Figure 14 plots CoT controllability against CoT length. GPT-5.6 Sol's curve sits above every other model across most of the range; at ~5k tokens it controls 1.3% of chains of thought, vs 0.4% (GPT-5.5) and 0.7% (GPT-5.4 Thinking). Terra stays low. Low controllability is the desirable property — it means the model can't easily obfuscate its reasoning to evade monitors.
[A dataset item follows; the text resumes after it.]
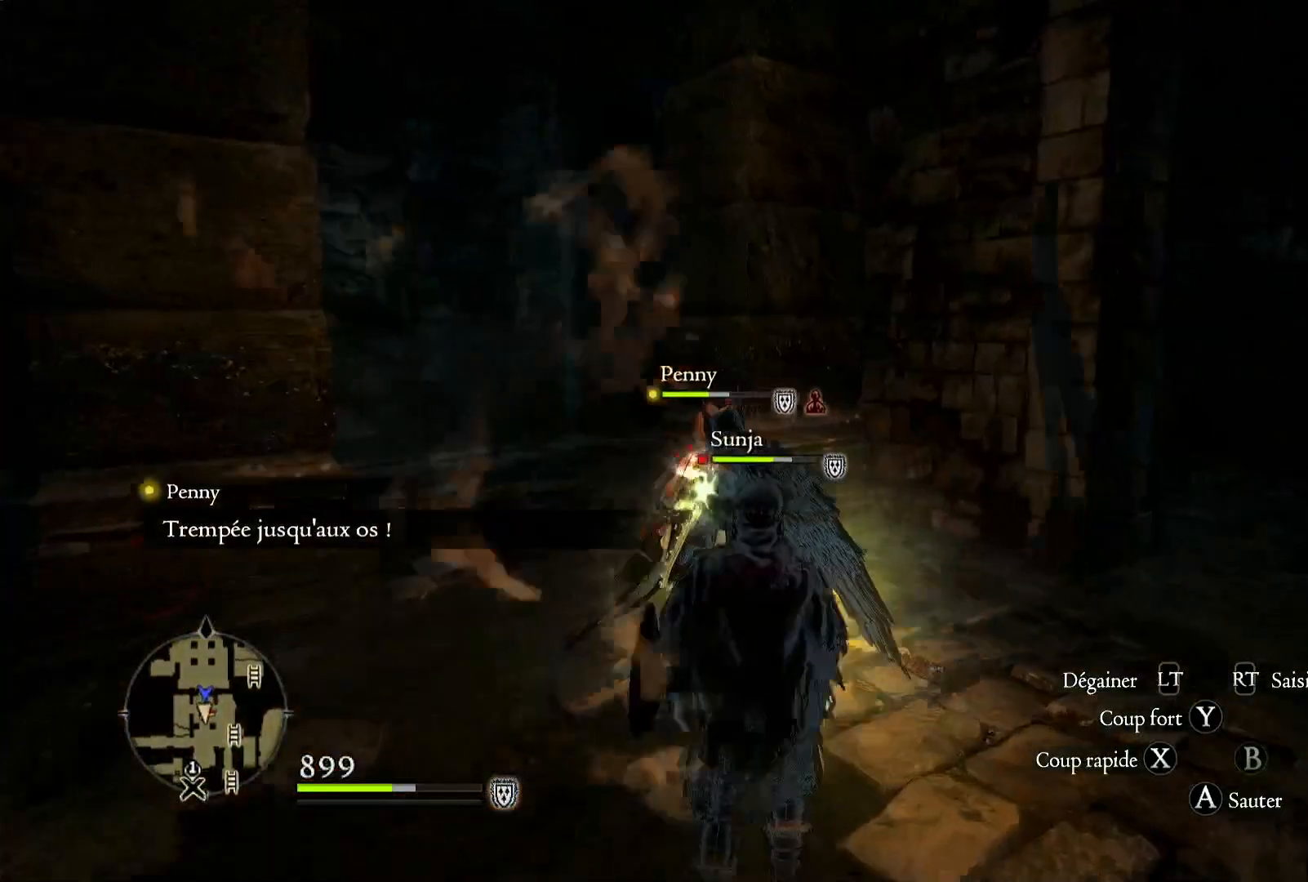
{"dt_ms": 500, "buttons": [], "left_stick": "up", "right_stick": "center", "button_events": [[200, "L3", "down"], [400, "L3", "up"]]}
Source: OpenAI GPT-5.6 System Card, July 9, 2026 (81 pp.). Quotations are verbatim; ellipses mark omitted text. Figure and table numbers follow the published web card, and every cited value was read directly from that figure or table. This label is a personal structural reading — a re-organization of the card's words and data, not OpenAI's summary.

IN CLOSING

A system card is a company's own account of what it built. Set out in its own words and its own numbers, each line traceable to a section, it becomes something a reader can check rather than take on faith.